Panel launches a school’s focus on justice
At Temple Ner Tamid, initiative aims to teach about an unfair system
Staff Writer, New Jersey Jewish News
A panel on the Jewish response to racism in the criminal justice system, at Temple Ner Tamid in Bloomfield, kicked off a larger social justice initiative at the Reform synagogue’s religious school.
While panelists disagreed on some of the issues, an overarching theme of the evening was the disparate impact the criminal justice system has, from arrest to sentencing, on people of color.
The Jan. 6 panel discussion — which drew 175 people, including the religious school’s seventh- and eighth-graders — sprang from electives offered in the school that focus on Jewish perspectives on social justice, taught by faculty members Doni Remba and Rabbi Rachel Hertzman. Remba said both plan to spend the rest of the year taking action on issues surrounding the criminal justice system.
“We felt that enabling our students and parents to hear from people who are actively involved in the issues of racism and criminal justice would be a great way to increase their understanding of the issues, and of what Judaism has to say about them,” Remba told NJJN in an e-mail following the event. The initiative, he continued, would also “motivate them to get involved in taking action to address the problems our society is facing — from our local communities here in New Jersey to cities all over the country,”
Activities already planned for the religious school include letter-writing campaigns and lobbying to aid efforts to limit the use of solitary confinement, reform police practices in Newark, and work toward finding ways to provide jobs and housing for people once they are released from prison.

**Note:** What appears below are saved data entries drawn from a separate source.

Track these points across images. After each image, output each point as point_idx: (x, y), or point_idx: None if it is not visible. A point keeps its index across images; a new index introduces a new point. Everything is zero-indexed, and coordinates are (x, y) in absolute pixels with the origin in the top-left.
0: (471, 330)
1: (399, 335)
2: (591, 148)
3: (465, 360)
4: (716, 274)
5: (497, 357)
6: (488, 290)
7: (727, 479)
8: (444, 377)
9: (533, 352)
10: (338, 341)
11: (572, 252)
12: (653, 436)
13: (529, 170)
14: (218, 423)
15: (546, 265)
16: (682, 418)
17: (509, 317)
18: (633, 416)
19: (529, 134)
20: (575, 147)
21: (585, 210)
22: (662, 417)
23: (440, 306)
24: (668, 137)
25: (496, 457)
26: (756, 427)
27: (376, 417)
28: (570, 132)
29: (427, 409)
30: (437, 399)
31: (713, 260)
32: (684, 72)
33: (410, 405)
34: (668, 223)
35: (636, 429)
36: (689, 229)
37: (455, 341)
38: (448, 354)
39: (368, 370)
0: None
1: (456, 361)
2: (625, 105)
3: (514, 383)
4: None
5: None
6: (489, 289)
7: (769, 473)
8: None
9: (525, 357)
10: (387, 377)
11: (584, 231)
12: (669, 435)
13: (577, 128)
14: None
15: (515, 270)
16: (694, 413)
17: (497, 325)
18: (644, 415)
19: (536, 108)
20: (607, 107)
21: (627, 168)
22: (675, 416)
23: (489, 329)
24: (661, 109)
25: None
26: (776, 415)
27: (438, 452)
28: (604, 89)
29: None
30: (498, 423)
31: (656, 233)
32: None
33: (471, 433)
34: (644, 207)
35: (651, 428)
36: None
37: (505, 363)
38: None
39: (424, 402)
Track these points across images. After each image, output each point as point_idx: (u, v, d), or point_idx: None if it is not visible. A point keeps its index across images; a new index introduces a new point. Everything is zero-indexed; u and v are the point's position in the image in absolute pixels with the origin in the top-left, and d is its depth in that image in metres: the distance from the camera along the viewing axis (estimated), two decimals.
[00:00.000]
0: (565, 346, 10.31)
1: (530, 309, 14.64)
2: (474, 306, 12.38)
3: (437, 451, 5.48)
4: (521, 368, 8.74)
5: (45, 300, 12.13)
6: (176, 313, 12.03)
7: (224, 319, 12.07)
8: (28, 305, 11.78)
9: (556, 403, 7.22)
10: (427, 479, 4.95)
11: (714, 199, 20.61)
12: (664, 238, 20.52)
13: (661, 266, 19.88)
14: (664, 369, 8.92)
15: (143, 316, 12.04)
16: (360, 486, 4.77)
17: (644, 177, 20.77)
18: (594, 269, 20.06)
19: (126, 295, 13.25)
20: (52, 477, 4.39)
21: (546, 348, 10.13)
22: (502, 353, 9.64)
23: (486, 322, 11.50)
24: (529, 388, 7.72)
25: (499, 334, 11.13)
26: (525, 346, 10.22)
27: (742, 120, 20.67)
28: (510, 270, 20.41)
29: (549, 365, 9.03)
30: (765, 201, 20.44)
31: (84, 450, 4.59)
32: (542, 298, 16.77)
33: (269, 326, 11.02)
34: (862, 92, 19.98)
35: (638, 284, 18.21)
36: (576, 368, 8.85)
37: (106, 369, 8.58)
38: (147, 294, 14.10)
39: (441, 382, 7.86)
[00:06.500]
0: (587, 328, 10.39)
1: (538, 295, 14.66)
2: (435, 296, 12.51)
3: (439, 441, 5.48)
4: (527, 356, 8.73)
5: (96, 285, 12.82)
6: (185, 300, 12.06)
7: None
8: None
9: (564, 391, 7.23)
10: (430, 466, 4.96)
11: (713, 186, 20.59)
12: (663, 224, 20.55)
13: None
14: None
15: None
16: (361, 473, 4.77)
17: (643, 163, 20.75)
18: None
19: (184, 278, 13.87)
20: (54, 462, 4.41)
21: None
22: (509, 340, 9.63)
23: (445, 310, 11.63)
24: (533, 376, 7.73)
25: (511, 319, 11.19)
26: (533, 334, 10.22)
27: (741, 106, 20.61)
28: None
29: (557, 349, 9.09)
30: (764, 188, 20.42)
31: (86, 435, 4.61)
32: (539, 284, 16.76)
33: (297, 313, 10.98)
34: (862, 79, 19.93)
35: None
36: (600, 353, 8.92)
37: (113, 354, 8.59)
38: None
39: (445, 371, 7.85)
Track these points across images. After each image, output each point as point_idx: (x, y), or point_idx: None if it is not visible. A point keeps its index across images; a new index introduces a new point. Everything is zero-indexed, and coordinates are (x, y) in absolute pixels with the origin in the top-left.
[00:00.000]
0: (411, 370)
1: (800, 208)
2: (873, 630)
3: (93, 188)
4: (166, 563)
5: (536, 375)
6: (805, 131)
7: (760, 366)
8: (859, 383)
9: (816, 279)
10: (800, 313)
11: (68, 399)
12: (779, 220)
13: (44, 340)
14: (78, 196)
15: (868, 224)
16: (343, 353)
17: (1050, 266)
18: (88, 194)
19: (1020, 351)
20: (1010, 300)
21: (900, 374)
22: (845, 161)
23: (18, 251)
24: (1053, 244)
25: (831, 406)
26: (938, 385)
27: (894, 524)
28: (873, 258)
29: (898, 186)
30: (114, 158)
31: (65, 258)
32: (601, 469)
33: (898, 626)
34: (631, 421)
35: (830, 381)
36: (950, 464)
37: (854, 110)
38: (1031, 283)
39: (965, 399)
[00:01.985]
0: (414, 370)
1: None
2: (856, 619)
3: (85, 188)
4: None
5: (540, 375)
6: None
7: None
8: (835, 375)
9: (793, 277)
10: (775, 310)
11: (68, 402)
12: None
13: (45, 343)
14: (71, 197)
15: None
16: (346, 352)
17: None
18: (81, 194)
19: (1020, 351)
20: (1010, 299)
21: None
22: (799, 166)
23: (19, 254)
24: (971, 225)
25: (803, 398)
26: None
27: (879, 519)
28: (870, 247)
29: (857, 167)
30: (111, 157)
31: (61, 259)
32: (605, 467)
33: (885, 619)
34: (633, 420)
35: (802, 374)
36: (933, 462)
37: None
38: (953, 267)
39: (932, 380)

The panel included Paul Fishman, United States attorney for the district of New Jersey (and a Ner Tamid member); Udi Ofer, executive director of the ACLU of New Jersey; Christopher McNabb, New Jersey organizer for the National Religious Campaign Against Torture; and Miriam Grossman, rabbinic intern at T’ruah: The Rabbinic Call for Human Rights.
“We have a mass incarceration problem in the United States,” Ofer told NJJN. “It is caused by the fact that every part of our criminal justice system is riddled with inequities and constitutional concerns — from policing to arrest to prosecution to sentencing to incarceration to release. These problems have resulted in the United States incarcerating more people, both in absolute numbers and per capita, than any other nation in the world, with communities of color bearing the disproportionate brunt of this injustice.
“And in New Jersey, while we have made strides over the years to reduce our prison population, we still incarcerate way too many people.”
Some of the discussion centered on what happens to former prisoners after they are released. Fishman, who has made local “reentry” programs a priority, said, “Forty percent of people coming out of prisons do not have a high school diploma. They can’t get a job. The ability to get a job is the single greatest predictor of success when they get out of prison.”
McNabb pointed to the approach of one organization in Los Angeles. Called Homeboy Industries, it provides employment to former inmates in the cafe and bakery and the solar panel installment service it runs and offers training and support to formerly gang-involved and previously incarcerated men and women.
“The big problem is that there is no opportunity in the barrio besides drug dealing,” McNabb said of LA’s poor Hispanic communities. “When you grow up in poverty, that’s what you do.”
Grossman pointed out that her father, Rabbi Daniel Grossman, rabbi emeritus of Adath Israel Congregation in Lawrenceville, has offered housing and a baby-sitting job to former prisoners.
Fishman noted that a local resident, Charles Rosen, the founder of New Ark Farms in Hunterdon County, offers jobs and training to the formerly incarcerated. He also pointed to the Newark Conservancy, housed in the former Newark home of Oheb Shalom Congregation, now in South Orange, which hires individuals who are reentering the work force after prison.
“We have to convince people that it’s safe to have prisoners who have reentered [society] work for them,” said Fishman.
A question-and-answer session at the end of the discussion was reserved for students, who asked why so many prisoners end up back in jail after their release (“The system failed them,” according to Ofer) and why some sentences are so harsh compared with others (“Sometimes different parents punish similar offenses differently, too,” said Fishman), among many questions.
Ofer described the criminal justice system as “a mill.” “The priority is to catch up, catch up, catch up. Most cases end in plea bargains — unless you have a strong lawyer who will stand up for you.
“But most people don’t,” he said. “They bear the brunt of the punitive part of the system.”